** Description of the task **
Please pull out every line of the items below that contains the word "wrist", copying each such line in full.

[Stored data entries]
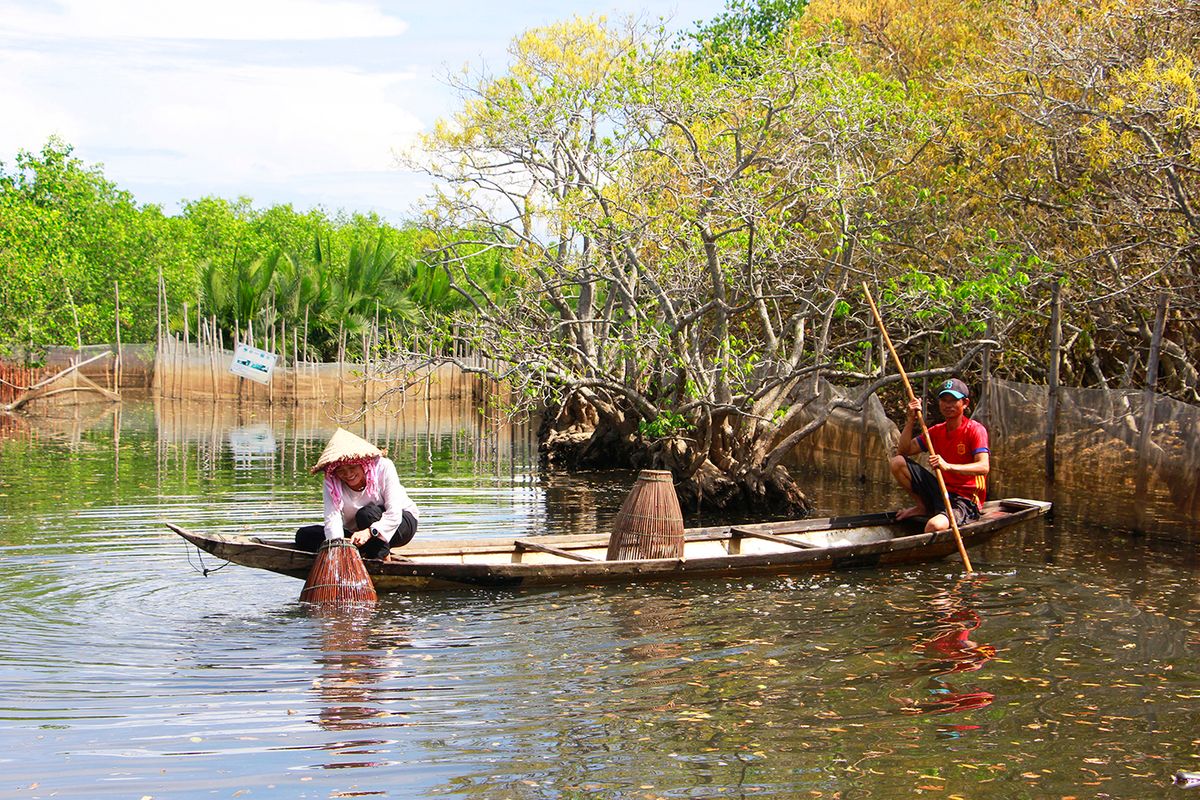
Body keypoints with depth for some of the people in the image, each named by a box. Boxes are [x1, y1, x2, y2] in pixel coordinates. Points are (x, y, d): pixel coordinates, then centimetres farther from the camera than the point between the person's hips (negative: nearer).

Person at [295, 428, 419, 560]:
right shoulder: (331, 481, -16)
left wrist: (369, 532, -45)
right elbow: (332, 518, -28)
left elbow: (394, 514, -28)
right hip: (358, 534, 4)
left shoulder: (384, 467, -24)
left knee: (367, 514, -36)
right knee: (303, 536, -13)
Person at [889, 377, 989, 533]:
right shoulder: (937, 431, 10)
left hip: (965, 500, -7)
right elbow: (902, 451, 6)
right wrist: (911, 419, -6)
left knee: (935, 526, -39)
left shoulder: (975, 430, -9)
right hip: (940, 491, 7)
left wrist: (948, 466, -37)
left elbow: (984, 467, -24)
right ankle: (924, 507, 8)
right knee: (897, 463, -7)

--

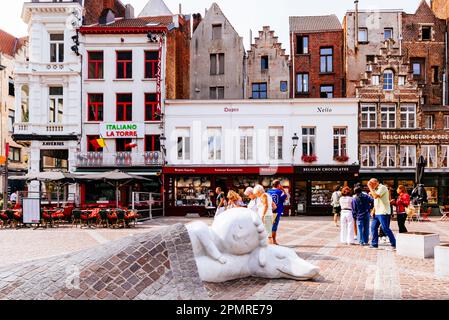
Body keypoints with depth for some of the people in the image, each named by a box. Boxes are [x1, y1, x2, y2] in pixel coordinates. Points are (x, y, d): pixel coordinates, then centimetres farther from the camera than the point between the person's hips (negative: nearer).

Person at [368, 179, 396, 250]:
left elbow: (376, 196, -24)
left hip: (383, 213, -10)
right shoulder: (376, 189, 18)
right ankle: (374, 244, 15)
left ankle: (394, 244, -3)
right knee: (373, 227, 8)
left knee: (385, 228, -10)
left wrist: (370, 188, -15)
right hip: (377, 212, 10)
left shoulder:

--

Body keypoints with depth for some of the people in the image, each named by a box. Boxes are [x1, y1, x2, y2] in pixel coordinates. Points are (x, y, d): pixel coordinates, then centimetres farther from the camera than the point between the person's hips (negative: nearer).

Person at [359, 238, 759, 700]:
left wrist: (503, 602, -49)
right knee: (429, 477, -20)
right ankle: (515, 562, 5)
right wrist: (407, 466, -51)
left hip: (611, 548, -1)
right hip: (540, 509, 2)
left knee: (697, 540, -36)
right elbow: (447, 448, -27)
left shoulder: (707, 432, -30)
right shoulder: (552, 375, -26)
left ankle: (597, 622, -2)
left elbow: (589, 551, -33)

** Written solution **
left wrist: (369, 532, -45)
right wrist: (911, 419, -6)
left wrist: (948, 466, -37)
left wrist: (370, 188, -15)
left wrist: (503, 602, -49)
right wrist: (407, 466, -51)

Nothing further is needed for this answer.